Database Design and UML - What was the question again?ΒΆ

date:2007-12-15 13:08:46
category:Economics of Software

One issue in creating a database design is working around the limitations inherent in the SQL data model.  I’m going to call it the SQL model because you can make the case that the entity-relationship (ER) model is an abstraction and could have a far more expressive implementation.  I’m going to claim that the SQL implementation introduces some limitations.  Ironically, the issue is getting database designers to recognize this.

Here’s the lead-off question: “What do you think of Scott Ambler’s approach to using UML to do ERD’s?”

This is a reference to the Object-Relational Impedance Mismatch article.  The question is a little out-of-phase because the article isn’t about UML per se .  It’s about ORM, it just happens to use UML.  But, I guess the question is really “Is Ambler showing a good example of using UML for doing E-R design?”

My response was pretty rude.  The trivial answer is “Yes”.  But there had to be something else going on.  I also asked how you could justify NOT using a standard like UML?

Regarding context, it’s important to note that the query comes from an All-Singing-All-Dancing-All-Oracle kind of person.  So the ERD question is focused on producing relational database SQL.

See Over-Solving the Problem and Lenses that Distort our Software .  Architecture should be larger than answering the “how do we use the database?” question.  But some DBA’s reduce everything to database and SQL.

The question is unlikely to be this silly and trivial.  The answer is “Yes,” but the follow up is “What did you really mean?”

Richness of Notation

Using UML – for anything – presents two problems.

First, UML is very rich; it can depict things you have a hard time implementing.

Second, UML is very rich, and it isn’t obvious what subset of the notational alternatives are appropriate to what you’re trying to depict.

A UML class diagram can show a lot of things.  Specifically, UML is biased toward showing object-oriented class definitions, with attributes as well as methods.  You can, of course, try and limit yourself to just enough notation to define a SQL database.  However, you’re missing a lot of opportunities for clarifying the problem and bracketing alternative solutions.

In summary, rich notation gives you a way of visualizing the real problem.  The real world is complex and messy.  Rich notation is essential for describing the world as we find it.

The Politics Question

In many organizations, UML is unusable.  First, it’s not the classic James Martin Crow’s Feet Notation.  For some reason, this notation came out in the early days and has stuck.  Permanently.  ERWin, for example, uses this notation and everyone loves it.  Switching to UML requires leaving the crow’s feet behind.  What’s the ROI on that kind of change?

A second reason that UML can be unusable is that organizations suffer from some fundamental concept problems.  A database separates a “logical view” from a “physical view”.  Most people forget what the physical view is, and do some bizarre things.  UML clarifies the views, but can introduce new terminology.  And who wants their terminology changed?

ERWin creates the confusion by claiming that the “physical” view is the logical model with vendor-specific names.  This is flat-out wrong.  The physical model is the physical on-disk structures.  In Oracle parlance, the physical model includes the tablespaces and underlying files.  ERWin doesn’t even depict this.  UML can show this, however, making this level of design visible.

ERWin’s “logical” and “physical” models are really just a Logical View of data: it maps entities to SQL tables and columns.  ERWin’s “logical” model is more accurately termed “Platform Independent Model”; their “physical” model is an “Platform Specific Model”.  Some UML tools don’t show the PIM vs.
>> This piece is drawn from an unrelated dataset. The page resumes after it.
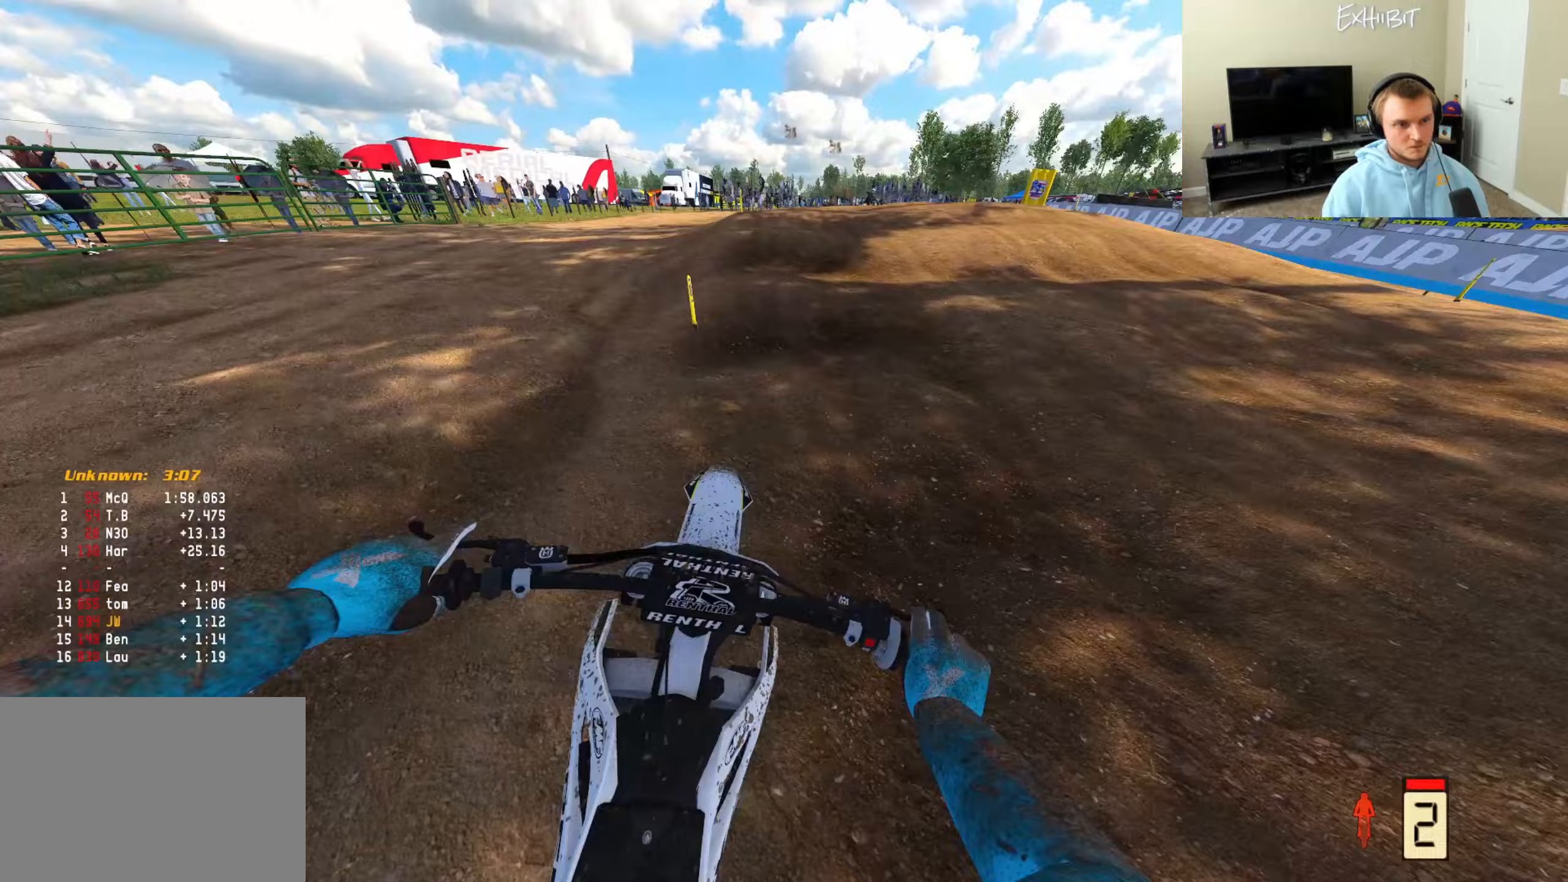
{"buttons": [], "left_stick": "center", "right_stick": "down-right", "events": [[83, "R2", "up"], [267, "left_stick", "center"], [467, "right_stick", "down-right"]]}
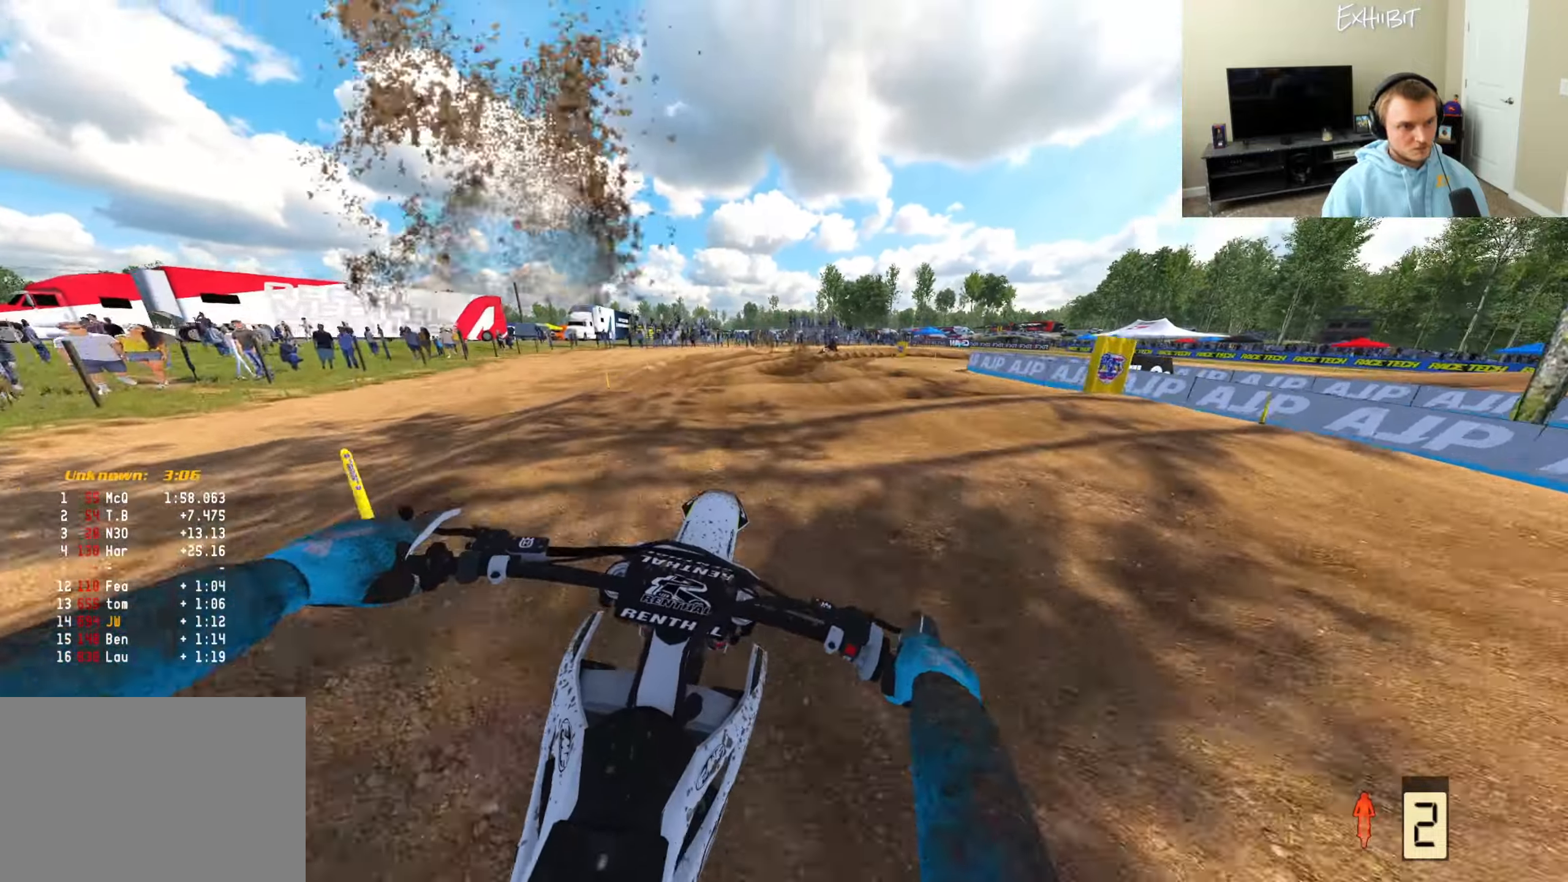
{"buttons": ["R2"], "left_stick": "center", "right_stick": "down-right", "events": [[217, "R2", "down"]]}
PSM comparison well because they aren’t as handy at flipping back and forth between models.

ERWin, as an incumbent, gives us one political viewpoint.  The introduction of new notation and terminology will face a struggle.  Standardization doesn’t enter into dislodging the incumbent terminology.

Reality, Objects and Relations

The biggest problem – the one that Ambler was addressing – was the mismatch between object classes and SQL tables.  The object model is very rich with numerous features for depicting the real world.  The SQL relational model, on the other hand, is rather poor.  A great deal of clever things can be done in the relational world.  In the object world, we don’t have to be nearly so clever.

We have a number of mapping steps here, and I think this is the crux of the question.

  1.  We have users and the real entities they deal with.  Documents or Notices or Claims or Balances or whatever is the subject of the problem domain.
  2.  We can have an object model.  This is rich with features, and generally has a high fidelity match with the real world.  Some object implementations impose some constraints (like single inheritance) but the UML diagram should capture the problem domain’s entities precisely.
  3.  We have a SQL-based model.  This is relatively poor in features, being limited to a few data types and foreign key relationships.

By using UML, we can depict either model of reality with a great deal of useful precision.   The initial question – “What do you think” – doesn’t have an interesting answer.  Yes, UML works.  It’s hard.  You won’t like it for dumb political reasons.

The Real Question

A little digging lead to this follow-up question statement:  “Goal: Generate DDL (create table, create FK) from the UML model for various target databases.”

So the initial question wasn’t “what do you think?” but “Can I engineer my SQL using UML?”

The answer to this, also, is “Sure” and “What do you really mean by that?”  There are any number of UML design tools with DDL creation features.  A quick Google reveals Magic Draw UML and ` <>`__ Sparx Enterprise Architect, IBM-Rational Business Developer, and Visual Paradigm for UML.  Clearly, they do precisely what is needed.  Why ask me?

Here’s the follow up:

“Bigger goal: Keep the UML, Java code, and DDL all in sync”.

In Synch with What?

While keeping various models “in synch” is a noble aspiration, it’s delightfully vague.  Vague enough that problems inevitably ensue.

A fundamental problem is that a database design is really a kind of knowledge capture.  We do different kinds of knowledge capture for different purposes.  It’s difficult to synchronize all of the knowledge that comprises working software.

First, we have problem domain knowledge, often called “analysis”.  There may be any number of views (logical, process, use case, component) of the problem.

Second we have solution knowledge, often called “design”.  There may be any number of views of the solution, also.  If you search for four plus one views, or Philippe Kruchten, you can find excellent coverage like link and link .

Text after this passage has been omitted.